Comme un air de déjà-vu. Répondant à l’appel du principal syndicat du pays, les Zimbabwéens ont entamé lundi une grève générale de trois jours. Aux quatre coins du pays, les manifestants venus protester contre le doublement des prix des carburants ont subi une sévère répression, notamment dans les grandes villes d’Harare et de Bulawayo. Dès le premier jour, l’armée est intervenue et n’a pas lésiné sur les tirs à balles réelles. Selon les autorités zimbabwéennes, 68 personnes auraient été blessées depuis le début de la semaine. Un bilan contesté par l’Association zimbabwéenne des médecins pour les droits de l’homme, qui décompte au moins dix morts et plusieurs centaines de blessés.

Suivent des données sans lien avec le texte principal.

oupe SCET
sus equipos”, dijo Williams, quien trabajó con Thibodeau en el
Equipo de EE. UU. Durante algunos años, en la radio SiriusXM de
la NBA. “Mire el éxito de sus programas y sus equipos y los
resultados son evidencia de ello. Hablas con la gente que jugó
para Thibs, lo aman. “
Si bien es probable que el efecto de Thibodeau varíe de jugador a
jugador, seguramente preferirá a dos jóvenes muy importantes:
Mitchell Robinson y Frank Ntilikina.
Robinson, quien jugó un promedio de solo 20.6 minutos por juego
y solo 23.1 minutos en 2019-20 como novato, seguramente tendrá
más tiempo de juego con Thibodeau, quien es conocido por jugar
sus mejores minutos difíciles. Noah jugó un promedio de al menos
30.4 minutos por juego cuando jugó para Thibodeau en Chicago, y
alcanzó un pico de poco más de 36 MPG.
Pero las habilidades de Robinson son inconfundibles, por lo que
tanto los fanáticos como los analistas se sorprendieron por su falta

«On observe des continuités avec le système répressif de l'ancien président Robert Mugabe [chassé du pouvoir par un coup d'Etat en novembre 2017, ndlr], remarque Victor Magnani, chercheur à l'Institut français des relations internationales. C'est un réflexe sécuritaire qui traduit l'importance de l'armée dans l'appareil zimbabwéen, même depuis l'arrivée au pouvoir d'Emmerson Mnangagwa. En août 2018 déjà, au lendemain des élections, les manifestations de l'opposition avaient été réprimées et six personnes avaient trouvé la mort».

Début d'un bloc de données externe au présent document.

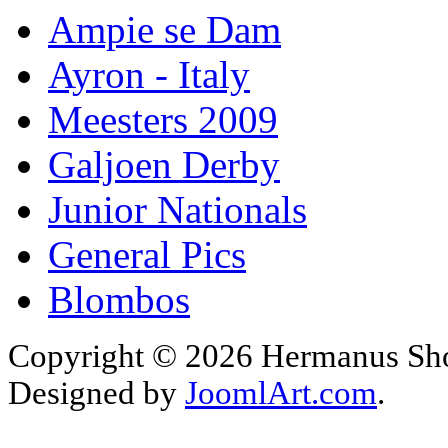
Ampie se Dam
Ayron - Italy
Meesters 2009
Galjoen Derby
Junior Nationals
General Pics
Blombos
Copyright © 2026 Hermanus Shor
Designed by
JoomlArt.com
.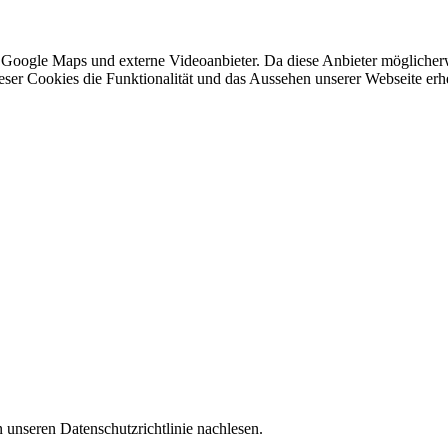
 Google Maps und externe Videoanbieter. Da diese Anbieter mögliche
 dieser Cookies die Funktionalität und das Aussehen unserer Webseite 
 unseren Datenschutzrichtlinie nachlesen.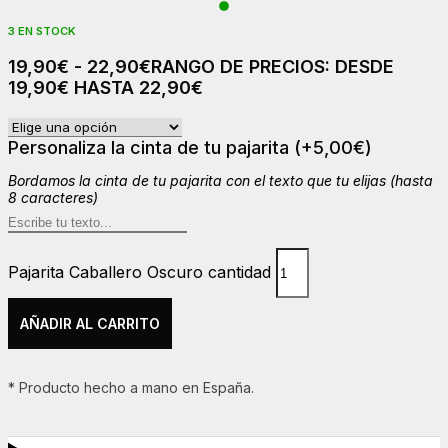
3 EN STOCK
19,90
€
-
22,90
€
RANGO DE PRECIOS: DESDE
19,90€ HASTA 22,90€
Personaliza la cinta de tu pajarita
(+
5,00
€
)
Bordamos la cinta de tu pajarita con el texto que tu elijas (hasta
8 caracteres)
Pajarita Caballero Oscuro cantidad
AÑADIR AL CARRITO
* Producto hecho a mano en España.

En moins de cinq jours, ce sont plus de 600 personnes qui auraient été arrêtées d'après les autorités, dont Evan Mawararire. Figure de l'opposition sous Mugabe, ce pasteur est poursuivi pour avoir incité à la violence. «Il est l'heure de mobiliser ceux qui aiment vraiment le Zimbabwe», avait-il simplement tweeté. «L'arrêter le met au centre du débat alors qu'il avait disparu des radars, poursuit Victor Magnani. Cela traduit la volonté du régime de limiter les porte-voix de l'opposition.» L'ONG Human Rights Watch s'est insurgée contre ce «recours excessif à la force».
Chaos économique
Pour Monica Mutsvangwa, ministre de l'Information du pays, «ces événements sont des attaques délibérées contre les Zimbabwéens pacifiques. Les tentatives de renverser le gouvernement […] seront déjouées». Une rhétorique utilisée par le gouvernement pour se «déresponsabiliser» et «délégitimer» les manifestations, rétorque le chercheur à l'Ifri. «On retrouvait cela chez Mugabe également.»

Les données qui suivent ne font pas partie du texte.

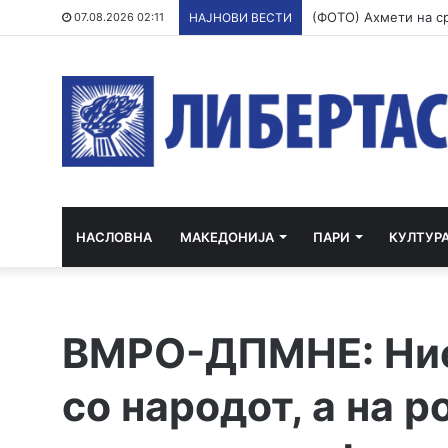
07.08.2026 02:11
НАЈНОВИ ВЕСТИ
НАСЛОВНА
МАКЕДОНИЈА
ПАРИ
КУЛТУР
ВМРО-ДПМНЕ: Ние
со народот, а на 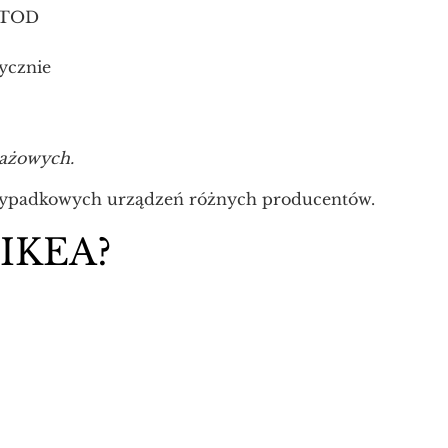
METOD
rycznie
ażowych.
zypadkowych urządzeń różnych producentów.
 IKEA?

Voitures brûlées, magasins pillés… au-delà des pertes humaines, le Zimbabwe accuse aussi des dégâts matériels. A cela s'ajoutent des transports publics paralysés et une connexion à Internet coupée. Pas de quoi améliorer le quotidien d'un pays rongé par une inflation estimée à 42% pour le seul mois de décembre. Les produits de première nécessité comme l'eau, le pain et les médicaments ont vu leur prix flamber. Le chaos économique existait déjà sous Mugabe et persiste depuis le début du mandat de Mnangagwa. Seulement, «il y avait beaucoup d'attente autour de l'arrivée du nouveau président, reprend le chercheur. Et aujourd'hui, c'est la frustration qui domine.» Les manifestations étaient donc inéluctables: «On sentait des tensions palpables depuis plusieurs semaines. La hausse des prix du carburant, c'est un déclencheur.»